池鸯愣愣的看这两人,嘟囔着说道:“可是,是我的孩子。”
“那就看你,决定权在你,若是想生,就生下来。但是我们对你的爱只会越来越多,不会因为孩子而瓜分走的。”白霜揉了揉池鸯的小脑袋。
“而且,没有什麽因为孩子不能做什麽。”银宵想起刚刚池鸯问鹿笙的话。“想哭就哭,想干嘛就干嘛,这崽子要是没那福气,被你哭一哭就掉了,那就是他的命。”

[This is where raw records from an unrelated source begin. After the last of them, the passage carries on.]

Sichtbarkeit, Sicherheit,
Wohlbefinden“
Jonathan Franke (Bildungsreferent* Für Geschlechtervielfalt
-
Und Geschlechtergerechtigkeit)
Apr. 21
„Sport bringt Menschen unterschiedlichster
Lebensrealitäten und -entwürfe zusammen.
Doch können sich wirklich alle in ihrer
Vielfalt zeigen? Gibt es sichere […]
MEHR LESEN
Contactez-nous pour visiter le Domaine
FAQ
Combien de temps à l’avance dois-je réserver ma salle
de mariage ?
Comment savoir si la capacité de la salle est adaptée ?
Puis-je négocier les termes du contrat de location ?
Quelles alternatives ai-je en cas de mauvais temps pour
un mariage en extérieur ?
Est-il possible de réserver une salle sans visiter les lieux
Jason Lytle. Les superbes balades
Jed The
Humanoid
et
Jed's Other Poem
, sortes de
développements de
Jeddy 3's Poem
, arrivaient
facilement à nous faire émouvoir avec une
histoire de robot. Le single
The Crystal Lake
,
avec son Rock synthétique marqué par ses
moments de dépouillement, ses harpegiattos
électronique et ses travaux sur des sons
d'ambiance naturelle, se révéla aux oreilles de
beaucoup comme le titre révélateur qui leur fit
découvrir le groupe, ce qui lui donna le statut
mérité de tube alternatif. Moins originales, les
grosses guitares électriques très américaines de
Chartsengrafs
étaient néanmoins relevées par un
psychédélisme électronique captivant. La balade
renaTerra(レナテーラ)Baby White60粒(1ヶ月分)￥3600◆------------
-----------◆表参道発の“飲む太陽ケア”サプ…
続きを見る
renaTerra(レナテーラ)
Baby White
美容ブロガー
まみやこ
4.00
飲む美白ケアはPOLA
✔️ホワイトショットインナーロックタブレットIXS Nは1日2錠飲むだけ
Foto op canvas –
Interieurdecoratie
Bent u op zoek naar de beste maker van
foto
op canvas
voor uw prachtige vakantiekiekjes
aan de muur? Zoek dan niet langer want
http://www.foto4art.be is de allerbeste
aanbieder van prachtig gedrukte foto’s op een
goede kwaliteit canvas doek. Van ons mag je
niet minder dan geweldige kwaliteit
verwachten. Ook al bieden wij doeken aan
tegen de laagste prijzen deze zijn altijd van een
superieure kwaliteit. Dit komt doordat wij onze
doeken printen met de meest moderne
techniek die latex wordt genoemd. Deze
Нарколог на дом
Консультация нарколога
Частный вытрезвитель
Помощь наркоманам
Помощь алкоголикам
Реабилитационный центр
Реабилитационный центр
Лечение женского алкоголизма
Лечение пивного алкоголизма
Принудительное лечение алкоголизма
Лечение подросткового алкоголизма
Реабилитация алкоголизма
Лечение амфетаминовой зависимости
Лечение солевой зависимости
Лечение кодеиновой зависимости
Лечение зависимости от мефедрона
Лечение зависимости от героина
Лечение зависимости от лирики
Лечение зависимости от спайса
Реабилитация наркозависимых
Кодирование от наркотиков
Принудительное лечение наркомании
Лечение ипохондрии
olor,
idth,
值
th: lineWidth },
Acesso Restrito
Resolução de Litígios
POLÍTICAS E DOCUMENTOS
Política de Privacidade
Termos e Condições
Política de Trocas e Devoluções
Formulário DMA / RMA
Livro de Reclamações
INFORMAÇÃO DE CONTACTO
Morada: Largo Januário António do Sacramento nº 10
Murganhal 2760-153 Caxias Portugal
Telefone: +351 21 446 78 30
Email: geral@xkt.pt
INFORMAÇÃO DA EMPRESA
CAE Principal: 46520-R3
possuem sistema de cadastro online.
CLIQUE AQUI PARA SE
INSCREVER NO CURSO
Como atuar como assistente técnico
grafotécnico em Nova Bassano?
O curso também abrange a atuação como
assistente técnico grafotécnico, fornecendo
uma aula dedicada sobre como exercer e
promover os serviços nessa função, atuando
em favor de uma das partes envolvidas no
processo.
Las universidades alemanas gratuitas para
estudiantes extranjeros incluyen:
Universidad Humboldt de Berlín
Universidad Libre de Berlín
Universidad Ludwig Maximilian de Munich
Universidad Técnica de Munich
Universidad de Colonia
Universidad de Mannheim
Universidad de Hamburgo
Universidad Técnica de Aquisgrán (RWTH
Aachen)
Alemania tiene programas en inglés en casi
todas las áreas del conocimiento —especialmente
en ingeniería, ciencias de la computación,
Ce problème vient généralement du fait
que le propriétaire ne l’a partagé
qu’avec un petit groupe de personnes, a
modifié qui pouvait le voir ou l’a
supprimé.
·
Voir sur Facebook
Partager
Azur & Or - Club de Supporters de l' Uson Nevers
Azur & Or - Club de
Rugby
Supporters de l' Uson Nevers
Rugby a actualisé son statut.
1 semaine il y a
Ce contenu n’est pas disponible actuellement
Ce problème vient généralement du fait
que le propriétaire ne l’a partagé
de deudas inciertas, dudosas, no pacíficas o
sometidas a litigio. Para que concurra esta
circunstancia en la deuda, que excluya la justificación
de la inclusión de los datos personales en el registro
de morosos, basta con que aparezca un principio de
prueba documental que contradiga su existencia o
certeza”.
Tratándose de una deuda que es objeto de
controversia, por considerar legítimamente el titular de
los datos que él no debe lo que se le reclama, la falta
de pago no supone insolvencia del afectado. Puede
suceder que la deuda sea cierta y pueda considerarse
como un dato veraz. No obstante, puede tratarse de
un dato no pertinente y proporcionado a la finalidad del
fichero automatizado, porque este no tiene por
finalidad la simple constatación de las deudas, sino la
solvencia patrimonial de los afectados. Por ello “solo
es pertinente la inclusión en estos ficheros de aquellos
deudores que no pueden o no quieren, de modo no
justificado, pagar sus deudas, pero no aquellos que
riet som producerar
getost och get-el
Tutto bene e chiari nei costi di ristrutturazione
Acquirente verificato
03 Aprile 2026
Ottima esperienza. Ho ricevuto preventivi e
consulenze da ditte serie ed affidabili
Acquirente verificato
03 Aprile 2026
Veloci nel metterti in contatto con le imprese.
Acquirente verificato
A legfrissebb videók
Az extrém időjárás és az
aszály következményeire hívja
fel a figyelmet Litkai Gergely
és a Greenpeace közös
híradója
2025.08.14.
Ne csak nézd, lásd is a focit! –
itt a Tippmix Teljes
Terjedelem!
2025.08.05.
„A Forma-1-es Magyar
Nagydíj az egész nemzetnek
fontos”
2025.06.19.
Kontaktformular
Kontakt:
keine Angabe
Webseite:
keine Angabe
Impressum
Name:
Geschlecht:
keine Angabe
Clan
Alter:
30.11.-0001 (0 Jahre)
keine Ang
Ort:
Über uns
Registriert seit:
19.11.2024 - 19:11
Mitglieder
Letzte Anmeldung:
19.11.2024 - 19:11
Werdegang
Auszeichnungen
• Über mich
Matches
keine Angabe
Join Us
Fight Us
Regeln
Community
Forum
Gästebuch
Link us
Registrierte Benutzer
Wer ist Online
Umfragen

被两人哄着的池鸯终于是勾了勾嘴角笑了,她低头看着小腹,手轻抚在上面,糯声糯气的说道:“那还是得让他好好的,我会尽量做个好母亲的。”
——大概是个分界线——
虽然银宵当时是真的考虑如果池鸯不喜欢,就去找荀老弄点药把这意外来的孩子给弄掉。
但是在池鸯表示想要生下来后,还是尽心尽力的每天熬着安胎药给池鸯喝下去。
在一日三餐里也花心思给她多加点营养,这会儿胎儿还小,倒也没有什麽早孕反应。
四个雄性却整天如临大敌一样,白霜天天把小鹌鹑带在身边,抱在怀里护着。
歌慕还厚脸皮去找鹿笙问怀孕后会有什麽难受的点,他说要先做好準备。
姜且便跟着银宵,学着怎麽做熟食。
几人是连圣墟塔的仪式都不管了,担子被丢给了维纪维络兄弟俩。
气的维纪整天站在圣墟塔下,对着雪豹族噼里啪啦的骂骂咧咧。